Rechtsanwalt Dr. Gerrit W. Hartung führt weiter aus: „Preise zwischen 5.000 und 50.000 Euro für die Beratung sind nicht selten, oftmals operieren die Anbieter mit teuren Abonnement-Modellen. Das müssen sich Betroffene aber nicht gefallen lassen. Denn sehr hohe Preise führen häufig zur Nichtigkeit des Vertrages aufgrund von Sittenwidrigkeit gemäß des Wuchertatbestandes des § 138 Abs. 2 BGB. Regelmäßig sind die Verträge auch unter Anwendung der Spezialvorschrift des § 627 BGB wegen der Vertrauensstellung des Coaches wirksam fristlos kündbar. Zudem können Betroffene im Falle der Schlechtleistung unter Umständen Schadensersatzansprüche geltend machen.“
Das Landgericht Stade hat dies bereits bestätigt (Urteil vom 18. August 2022, Az.: 3 O 5/22).

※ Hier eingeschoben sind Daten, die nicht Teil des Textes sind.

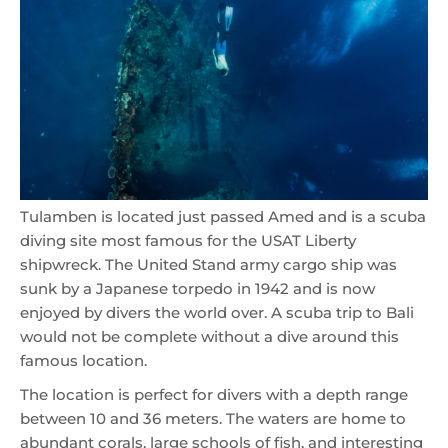
Tulamben is located just passed Amed and is a scuba
diving site most famous for the USAT Liberty
shipwreck. The United Stand army cargo ship was
sunk by a Japanese torpedo in 1942 and is now
enjoyed by divers the world over. A scuba trip to Bali
would not be complete without a dive around this
famous location.
The location is perfect for divers with a depth range
between 10 and 36 meters. The waters are home to
abundant corals, large schools of fish, and interesting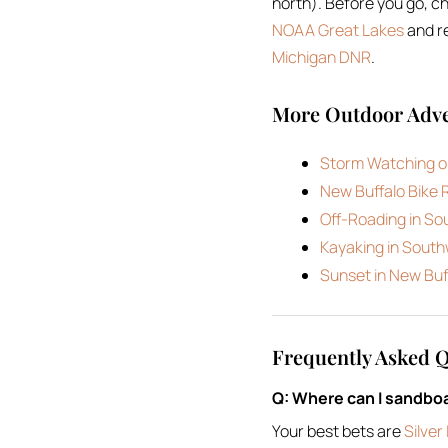
north). Before you go, c
NOAA Great Lakes
and re
Michigan DNR
.
More Outdoor Adve
Storm Watching o
New Buffalo Bike 
Off-Roading in S
Kayaking in Sout
Sunset in New Buf
Frequently Asked 
Q: Where can I sandbo
Your best bets are
Silve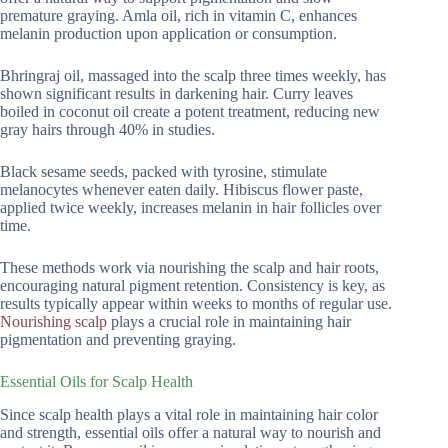
premature graying. Amla oil, rich in vitamin C, enhances
melanin production upon application or consumption.
Bhringraj oil, massaged into the scalp three times weekly, has
shown significant results in darkening hair. Curry leaves
boiled in coconut oil create a potent treatment, reducing new
gray hairs through 40% in studies.
Black sesame seeds, packed with tyrosine, stimulate
melanocytes whenever eaten daily. Hibiscus flower paste,
applied twice weekly, increases melanin in hair follicles over
time.
These methods work via nourishing the scalp and hair roots,
encouraging natural pigment retention. Consistency is key, as
results typically appear within weeks to months of regular use.
Nourishing scalp
plays a crucial role in maintaining hair
pigmentation and preventing graying.
Essential Oils for Scalp Health
Since scalp health plays a vital role in maintaining hair color
and strength, essential oils offer a natural way to nourish and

Hintergrund war die Klage einer Verbraucherin, die ein Online-Coaching über zwölf Monate Laufzeit für 30.000 Euro gebucht hatte. Aufgrund von nicht zufrieden stellender Leistung widerrief die Klägerin den Vertrag und weigerte sich, die monatliche Vergütung zu zahlen. Das Landgericht Stade hielt den Preis des Online-Coachings für maßlos überzogen. Der Kläger habe somit keinen Anspruch aus der Vereinbarung, da die Vereinbarung von Anfang unwirksam gewesen sei.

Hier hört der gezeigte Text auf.